Most states now provide Medical Directive forms on-line that, when properly executed (some require witnesses and a notary public, others require just witnesses or just a notary public), will provide you with a form that meets the statutory requirements for a valid Medical Directive. The majority, if not all, of such forms will also include Living Will provisions, in that they allow you to elect whether or not to withhold food and water via I.V. fluids and whether or not to make organ donation. Completing the forms and making decisions regarding the available choices or elections can be difficult to do, especially if you have not discussed those choices with either an experienced estate planning/elder law attorney or your primary care physician. Medical Directives can be improperly completed without such assistance, considering the fact that most directions for medical treatment are based upon erroneous optimistic assumptions about medical care or treatment, such as CPR. Studies show that 70% of all patients elect to receive CPR, despite the fact that 20% or less of those who receive CPR experience long term survival. The directions could also conflict with reasonable medical practice and/or the protocol of a given medical facility when, for example, they direct physicians to take any and all steps necessary to keep the patient alive. For these reasons, you should consult an experienced estate planning/elder law attorney and/or your primary care physician regarding the proper completion of a Medical Directive so it will meet your goals with respect to the medical care you may or may not want.
One further note of interest to those of you who are retired and/or receiving health care coverage through Medicare, the “Care Planning Act of 2015” was introduced in Congress in June of this year, which included provisions to create a new Medicare benefit called “Planning Services”. This new benefit would allow Medicare recipients who also have an advanced or terminal illness to work with an interdisciplinary team of specialists to help them determine and coordinate their health care wishes and to put those into a Medical Directive.
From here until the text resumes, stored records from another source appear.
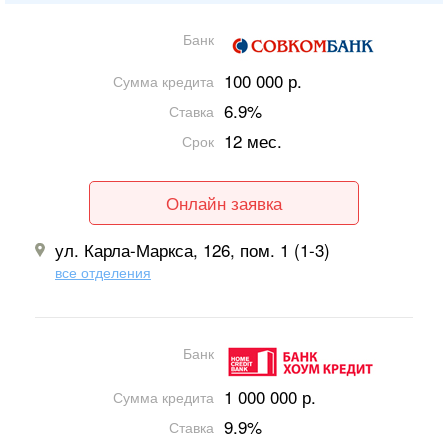
Банк
100 000 р.
Сумма кредита
6.9%
Ставка
12 мес.
Срок
Онлайн заявка
ул. Карла-Маркса, 126, пом. 1 (1-3)
все отделения
Банк
1 000 000 р.
Сумма кредита
9.9%
Ставка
The bill was referred to the Senate Finance Committee in early June and in late July, Medicare announced plans for a program that would provide reimbursement to “qualified professionals”, i.e. doctors, nurse practitioners and physician assistants, for conversations had with patients about making “End of Life Decisions”. A final decision on the new Medicare plan is to be made in November and, if approved, it would take effect in January 2016. Like all proposed plans that involve government spending, securing the funds to pay for the plan is expected to be the biggest hurdle, not to mention the detailed regulations for complying with plan requirements in order to be a covered benefit. Regardless of the approval or disapproval of this new program, everyone should make plans to discuss End of Life Decisions with their primary care provider and consult an experienced estate planning/elder law attorney for assistance in properly completing a Medical Directive.